___ Records for processing

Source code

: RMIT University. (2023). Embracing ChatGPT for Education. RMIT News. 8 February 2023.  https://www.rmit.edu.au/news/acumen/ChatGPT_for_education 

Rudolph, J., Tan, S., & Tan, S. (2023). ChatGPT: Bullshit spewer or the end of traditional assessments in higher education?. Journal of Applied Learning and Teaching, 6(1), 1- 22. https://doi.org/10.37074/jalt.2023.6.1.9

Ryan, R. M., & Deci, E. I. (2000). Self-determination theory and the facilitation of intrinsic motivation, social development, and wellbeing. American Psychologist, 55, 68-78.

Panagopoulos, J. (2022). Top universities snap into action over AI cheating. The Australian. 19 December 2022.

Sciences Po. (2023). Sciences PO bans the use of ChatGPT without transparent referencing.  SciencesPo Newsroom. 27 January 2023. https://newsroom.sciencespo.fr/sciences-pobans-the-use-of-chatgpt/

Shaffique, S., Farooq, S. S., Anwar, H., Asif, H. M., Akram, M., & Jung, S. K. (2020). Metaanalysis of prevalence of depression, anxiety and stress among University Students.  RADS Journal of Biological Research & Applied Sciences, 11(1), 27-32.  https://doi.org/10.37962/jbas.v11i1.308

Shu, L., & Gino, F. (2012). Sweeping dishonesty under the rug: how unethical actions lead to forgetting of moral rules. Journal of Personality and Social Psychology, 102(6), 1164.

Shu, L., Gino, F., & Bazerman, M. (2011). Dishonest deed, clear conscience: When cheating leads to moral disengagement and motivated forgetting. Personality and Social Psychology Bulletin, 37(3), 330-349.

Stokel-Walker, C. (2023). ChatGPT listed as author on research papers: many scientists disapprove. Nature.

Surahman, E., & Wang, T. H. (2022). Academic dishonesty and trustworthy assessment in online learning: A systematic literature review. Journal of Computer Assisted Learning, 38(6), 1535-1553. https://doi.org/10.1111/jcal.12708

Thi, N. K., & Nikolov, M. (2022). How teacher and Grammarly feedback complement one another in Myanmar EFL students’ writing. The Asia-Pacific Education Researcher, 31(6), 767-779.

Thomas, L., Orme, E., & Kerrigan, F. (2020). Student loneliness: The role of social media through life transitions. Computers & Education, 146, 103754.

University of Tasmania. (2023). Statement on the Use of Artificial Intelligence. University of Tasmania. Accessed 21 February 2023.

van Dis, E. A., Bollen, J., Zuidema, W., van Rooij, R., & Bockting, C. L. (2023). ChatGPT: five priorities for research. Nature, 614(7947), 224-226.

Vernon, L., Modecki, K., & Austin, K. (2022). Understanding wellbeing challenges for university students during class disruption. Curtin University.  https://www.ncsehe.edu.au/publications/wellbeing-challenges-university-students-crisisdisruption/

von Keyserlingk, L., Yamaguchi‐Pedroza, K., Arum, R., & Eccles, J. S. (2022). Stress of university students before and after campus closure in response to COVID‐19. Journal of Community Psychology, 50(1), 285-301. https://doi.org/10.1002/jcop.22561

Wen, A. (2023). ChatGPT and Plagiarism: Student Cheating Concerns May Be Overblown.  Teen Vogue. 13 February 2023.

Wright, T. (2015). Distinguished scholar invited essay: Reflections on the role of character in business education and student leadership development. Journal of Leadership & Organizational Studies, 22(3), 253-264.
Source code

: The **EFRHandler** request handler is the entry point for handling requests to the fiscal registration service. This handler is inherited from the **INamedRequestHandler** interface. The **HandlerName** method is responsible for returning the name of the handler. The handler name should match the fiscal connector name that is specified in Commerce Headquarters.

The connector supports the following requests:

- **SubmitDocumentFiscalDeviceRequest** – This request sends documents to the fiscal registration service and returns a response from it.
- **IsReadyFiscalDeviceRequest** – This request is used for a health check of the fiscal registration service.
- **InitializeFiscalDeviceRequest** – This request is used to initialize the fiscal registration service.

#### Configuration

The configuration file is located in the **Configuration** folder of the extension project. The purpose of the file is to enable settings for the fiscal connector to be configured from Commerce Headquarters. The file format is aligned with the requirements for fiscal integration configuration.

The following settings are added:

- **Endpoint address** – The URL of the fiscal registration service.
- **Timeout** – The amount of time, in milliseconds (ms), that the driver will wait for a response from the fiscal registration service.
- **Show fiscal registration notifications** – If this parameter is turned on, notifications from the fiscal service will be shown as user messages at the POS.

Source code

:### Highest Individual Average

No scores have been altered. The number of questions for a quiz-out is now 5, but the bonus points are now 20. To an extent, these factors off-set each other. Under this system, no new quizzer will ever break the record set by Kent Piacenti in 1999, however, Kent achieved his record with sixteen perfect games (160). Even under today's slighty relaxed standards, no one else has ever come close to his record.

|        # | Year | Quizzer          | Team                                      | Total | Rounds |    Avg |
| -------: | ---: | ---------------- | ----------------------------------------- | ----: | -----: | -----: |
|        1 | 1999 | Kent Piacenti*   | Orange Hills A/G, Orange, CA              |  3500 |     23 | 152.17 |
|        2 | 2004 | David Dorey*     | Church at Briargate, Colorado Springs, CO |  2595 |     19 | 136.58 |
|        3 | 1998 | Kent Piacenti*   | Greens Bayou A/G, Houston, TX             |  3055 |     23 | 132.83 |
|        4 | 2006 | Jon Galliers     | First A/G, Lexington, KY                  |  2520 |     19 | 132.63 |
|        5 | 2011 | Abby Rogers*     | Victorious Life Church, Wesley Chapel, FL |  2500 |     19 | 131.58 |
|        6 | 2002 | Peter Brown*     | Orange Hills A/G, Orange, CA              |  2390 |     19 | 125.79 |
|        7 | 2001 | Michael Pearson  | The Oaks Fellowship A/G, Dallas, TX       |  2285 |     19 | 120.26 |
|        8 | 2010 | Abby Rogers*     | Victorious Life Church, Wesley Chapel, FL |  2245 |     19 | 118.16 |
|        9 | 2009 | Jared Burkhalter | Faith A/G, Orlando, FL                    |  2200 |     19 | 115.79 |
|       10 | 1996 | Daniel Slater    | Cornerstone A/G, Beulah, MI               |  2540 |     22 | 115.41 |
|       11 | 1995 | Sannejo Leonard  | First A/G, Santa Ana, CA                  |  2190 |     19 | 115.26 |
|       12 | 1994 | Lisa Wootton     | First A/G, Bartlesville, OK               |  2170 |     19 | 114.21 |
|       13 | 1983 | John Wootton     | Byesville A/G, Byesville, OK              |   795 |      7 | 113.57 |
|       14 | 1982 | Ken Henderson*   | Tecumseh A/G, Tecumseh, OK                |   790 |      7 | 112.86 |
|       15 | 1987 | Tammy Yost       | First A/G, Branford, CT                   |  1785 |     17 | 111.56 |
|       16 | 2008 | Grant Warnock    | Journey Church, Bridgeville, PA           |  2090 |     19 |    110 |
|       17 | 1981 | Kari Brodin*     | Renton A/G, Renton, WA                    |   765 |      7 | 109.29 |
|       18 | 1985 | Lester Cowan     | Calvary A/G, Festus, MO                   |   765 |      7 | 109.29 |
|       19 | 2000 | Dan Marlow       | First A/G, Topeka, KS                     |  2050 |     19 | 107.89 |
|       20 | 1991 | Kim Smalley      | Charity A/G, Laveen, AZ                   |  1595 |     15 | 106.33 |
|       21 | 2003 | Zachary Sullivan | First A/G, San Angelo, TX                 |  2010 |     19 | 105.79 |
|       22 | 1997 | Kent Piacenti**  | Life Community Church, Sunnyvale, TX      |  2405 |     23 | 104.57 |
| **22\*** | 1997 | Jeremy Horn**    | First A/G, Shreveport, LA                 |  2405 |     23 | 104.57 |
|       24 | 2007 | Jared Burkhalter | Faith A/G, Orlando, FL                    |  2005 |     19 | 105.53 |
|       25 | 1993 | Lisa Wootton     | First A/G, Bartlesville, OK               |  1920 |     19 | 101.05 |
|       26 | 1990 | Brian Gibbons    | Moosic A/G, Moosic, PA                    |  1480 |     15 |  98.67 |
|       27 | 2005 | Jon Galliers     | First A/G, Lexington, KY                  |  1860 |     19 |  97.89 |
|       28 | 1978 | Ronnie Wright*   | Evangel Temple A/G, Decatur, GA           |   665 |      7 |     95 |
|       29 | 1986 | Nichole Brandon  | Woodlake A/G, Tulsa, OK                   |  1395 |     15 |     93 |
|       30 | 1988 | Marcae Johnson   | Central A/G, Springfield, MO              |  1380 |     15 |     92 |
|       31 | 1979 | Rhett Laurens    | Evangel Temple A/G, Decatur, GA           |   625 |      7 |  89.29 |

______

• Work task
Would you retype exactly the lines above, from the line with "19 | 118.16 |" to the line with "19 | 114.21 |", with both end lines kept and nothing more?

• Task answer
|        8 | 2010 | Abby Rogers*     | Victorious Life Church, Wesley Chapel, FL |  2245 |     19 | 118.16 |
|        9 | 2009 | Jared Burkhalter | Faith A/G, Orlando, FL                    |  2200 |     19 | 115.79 |
|       10 | 1996 | Daniel Slater    | Cornerstone A/G, Beulah, MI               |  2540 |     22 | 115.41 |
|       11 | 1995 | Sannejo Leonard  | First A/G, Santa Ana, CA                  |  2190 |     19 | 115.26 |
|       12 | 1994 | Lisa Wootton     | First A/G, Bartlesville, OK               |  2170 |     19 | 114.21 |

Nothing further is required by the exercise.